Through that lens, a couple of years after moving to this city, I started to feel like life was getting stale. Sure, I was no longer a poor grad student, but I had fallen into the trap of routine. Every morning I would get on the CalTrain and walk into a car where 75% of the other commuters looked just like me, with professions differentiable only to each other. Life is supposed to be a series of choices, but I was beginning to drift aimlessly in a happenstance trajectory that may have looked like progress to others, but not to myself.
Today, I still think that surrounding myself with people who support and challenge me in line with my values is important, but as I reflect on my time in the Bay Area and all the people I’ve met since moving here, I realize what a revolving door this city has been for me. When the pandemic first hit, and all of us kept to our exorbitantly priced rental apartments, I made a list of all the people I had to check up on at least somewhat regularly.
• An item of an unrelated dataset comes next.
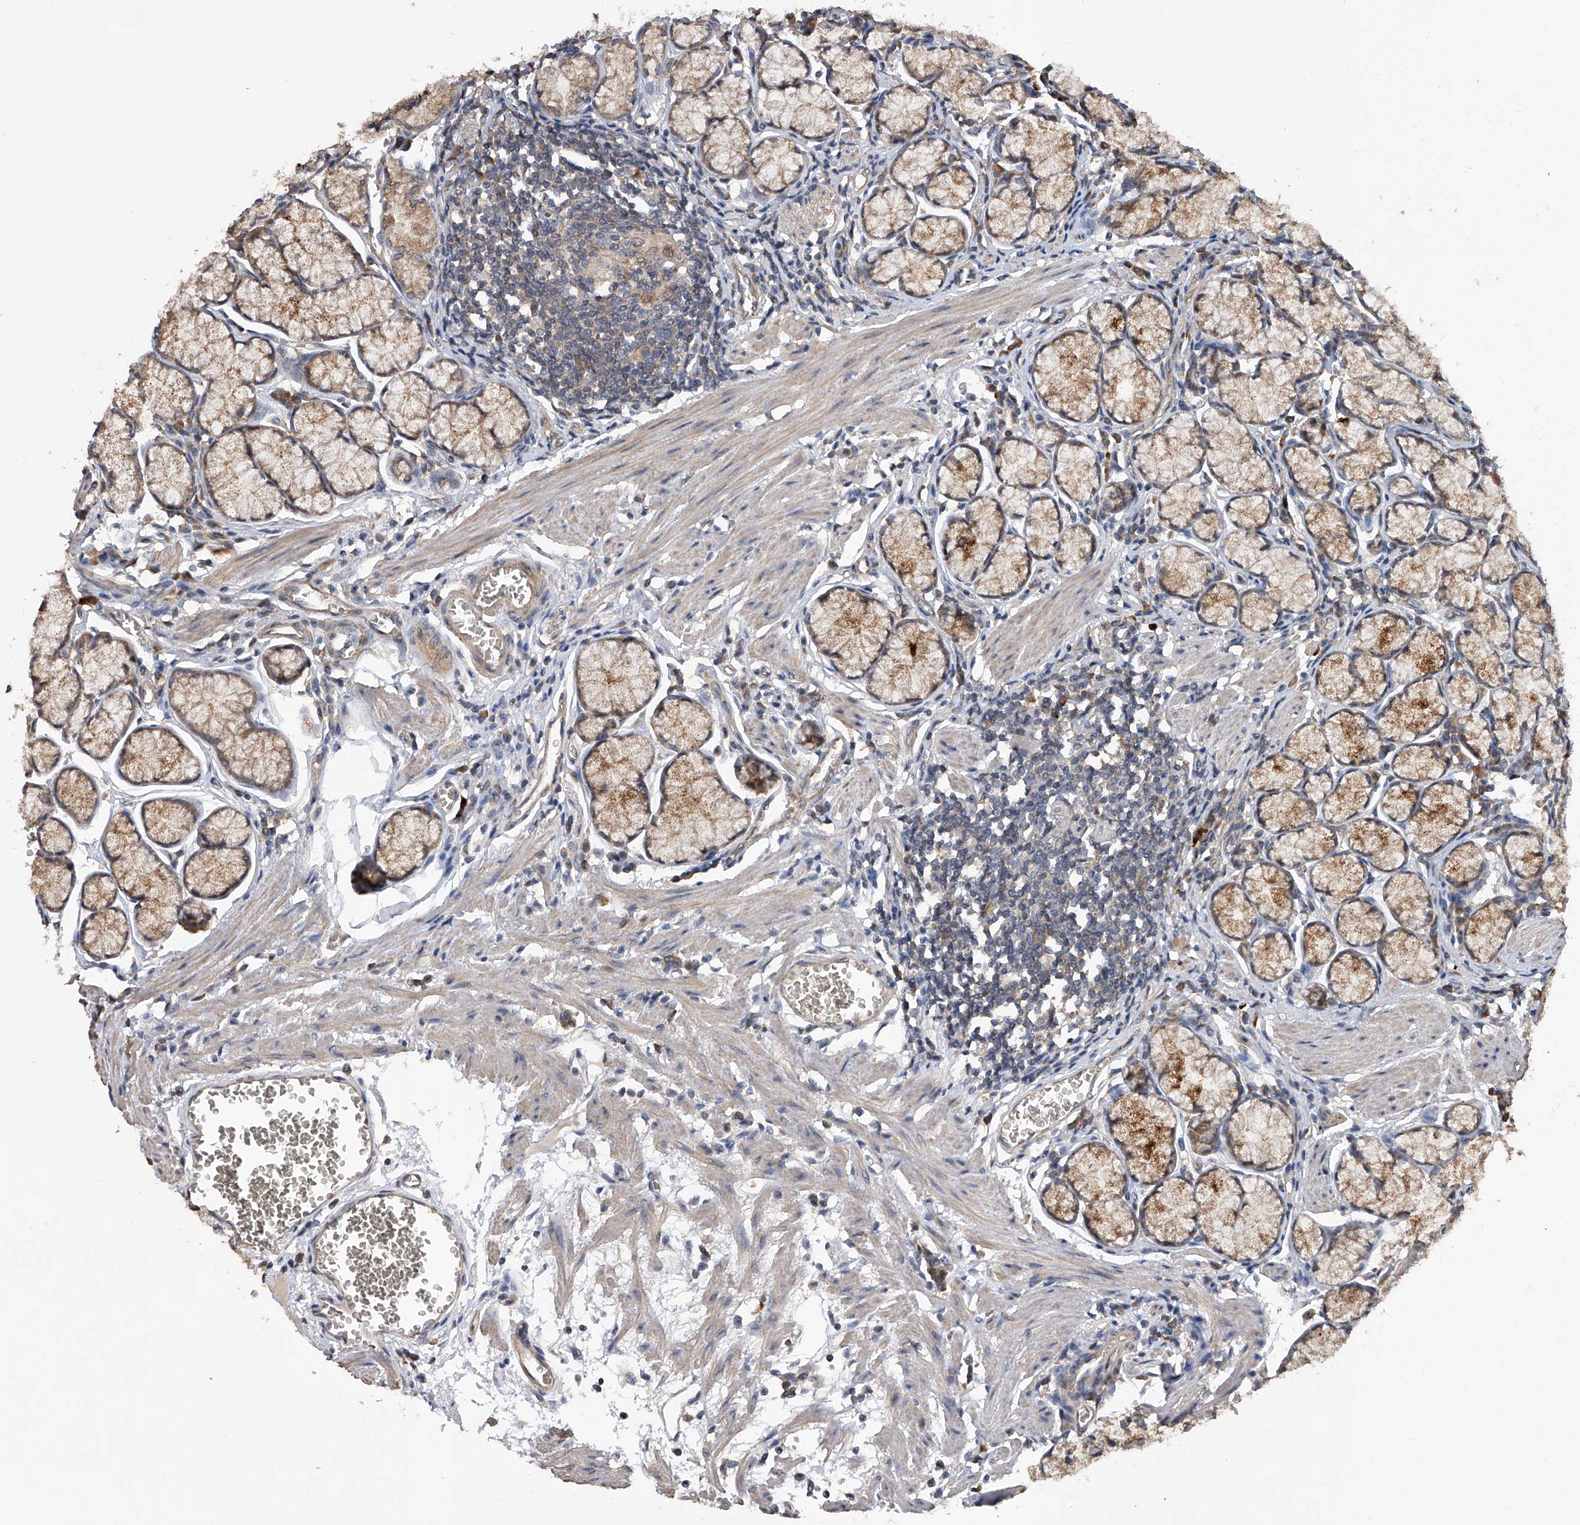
{"staining": {"intensity": "moderate", "quantity": ">75%", "location": "cytoplasmic/membranous"}, "tissue": "stomach", "cell_type": "Glandular cells", "image_type": "normal", "snomed": [{"axis": "morphology", "description": "Normal tissue, NOS"}, {"axis": "topography", "description": "Stomach"}], "caption": "Protein expression analysis of unremarkable human stomach reveals moderate cytoplasmic/membranous positivity in about >75% of glandular cells.", "gene": "CFAP298", "patient": {"sex": "male", "age": 55}}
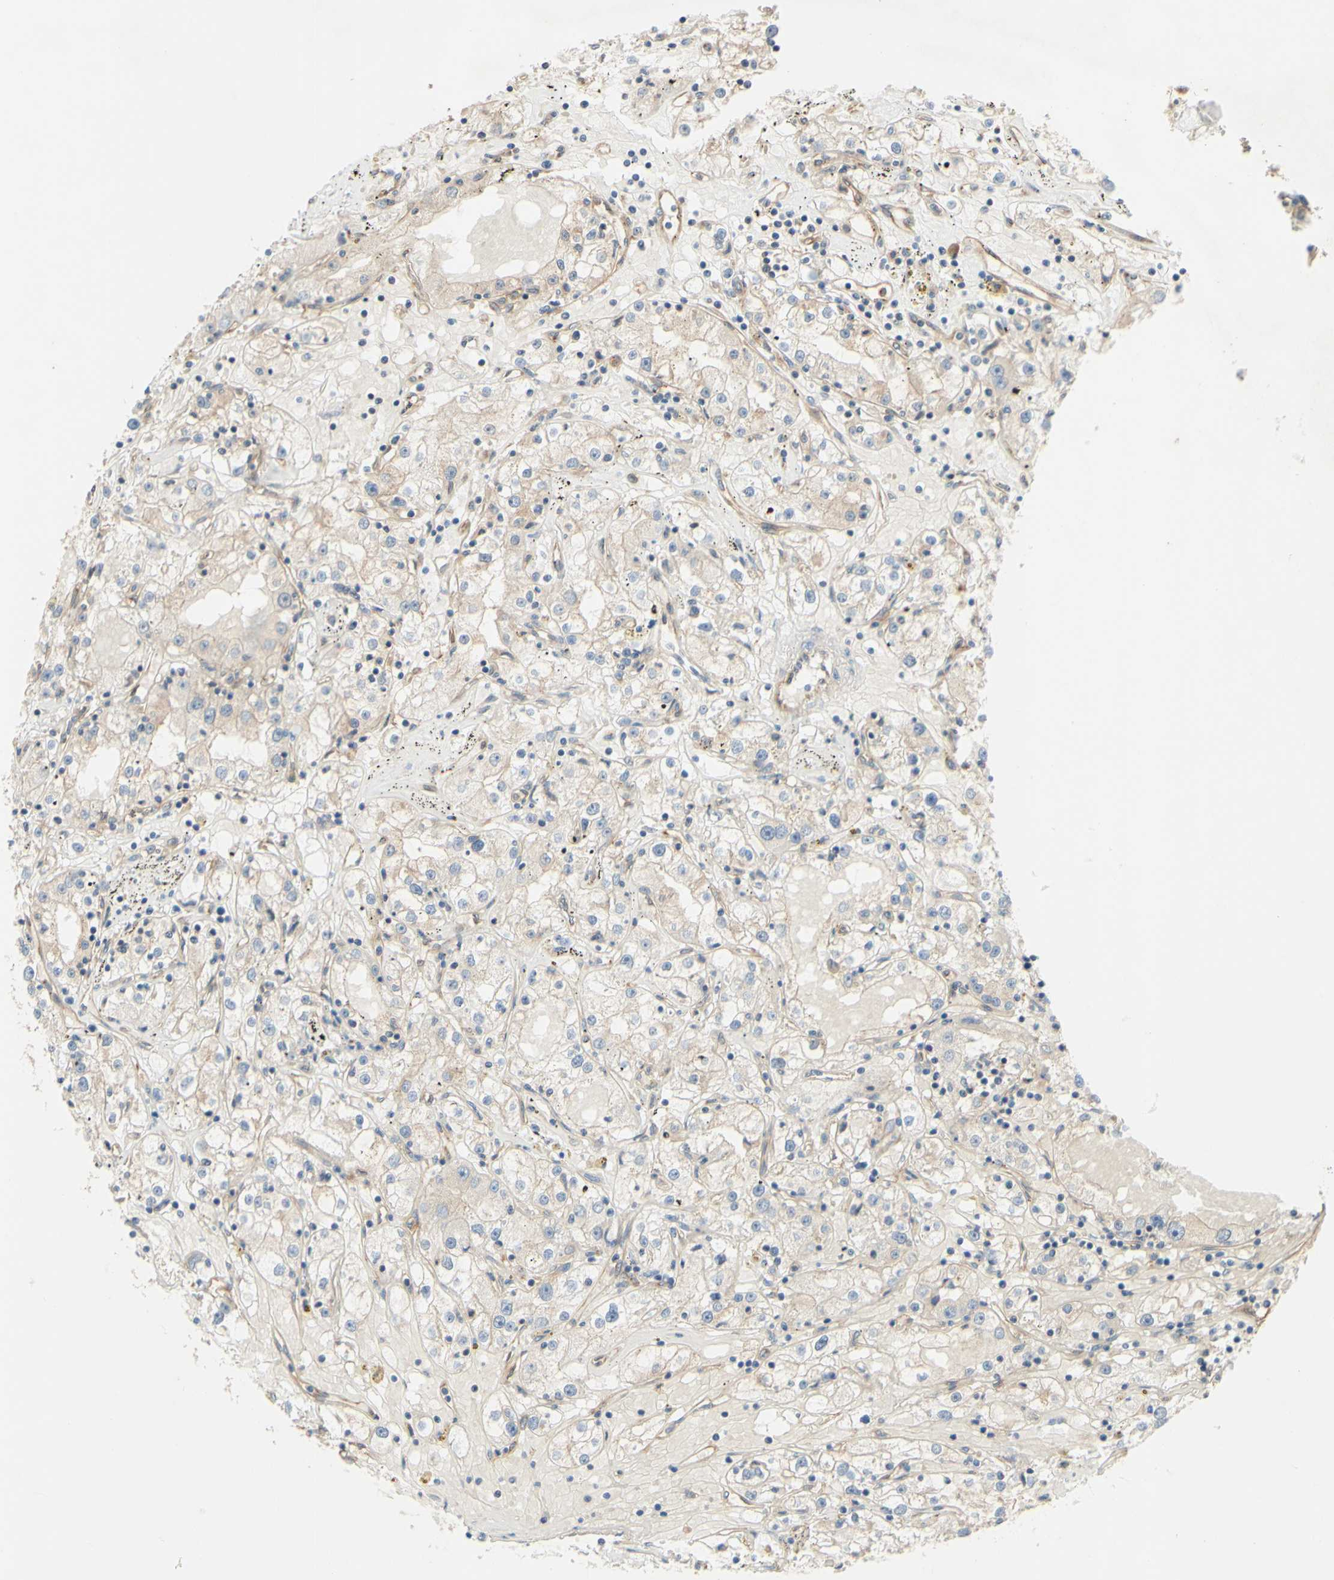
{"staining": {"intensity": "weak", "quantity": "25%-75%", "location": "cytoplasmic/membranous"}, "tissue": "renal cancer", "cell_type": "Tumor cells", "image_type": "cancer", "snomed": [{"axis": "morphology", "description": "Adenocarcinoma, NOS"}, {"axis": "topography", "description": "Kidney"}], "caption": "This image displays immunohistochemistry staining of human renal cancer, with low weak cytoplasmic/membranous expression in approximately 25%-75% of tumor cells.", "gene": "DYNLRB1", "patient": {"sex": "male", "age": 56}}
It was telling that even after three years living here, most of that list was made up of friends I had made in New York. Some of that was definitely because of me – I’m sure I’m less interesting now that I no longer say that I’m a “social psychologist” and just a regular “tech asshole” like everyone else, but the list of people I’ve met here who have left the city is also disconcertingly long.
However, this year has also taught me the importance of being able to sustain my own growth and happiness. Right now, it feels like the music has stopped, and for once, places and the people that inhabit them are disconnected – it doesn’t matter where you are, all of us are limited to seeing each other on a screen. And in this desolation, there is just me, and what I choose to think and do.
Like many of us, I had big plans for the year. A lot of them involved being somewhere other than here. I’ve been through the various stages of grief, doing enough to stay afloat day-to-day while slowly realizing that the year was going to be a wash. But if there’s one thing I want to take away from this year, it’s that I can’t wait for life to pass me by just because the world is going to shit. I still have to find a way to live rather than just exist.
I’m a little ashamed to realize how long it’s taken for me to realize that I haven’t been trying to live out my values, and instead, I’ve been waiting for them to be thrust upon me by my circumstances. So, my commitment to you is that I’ll spend a little less time thinking about where I’d rather be, and start making here better. I don’t know when this will all end, or what I’m going to do just yet. But I hope when we next meet, you’ll be in a better place.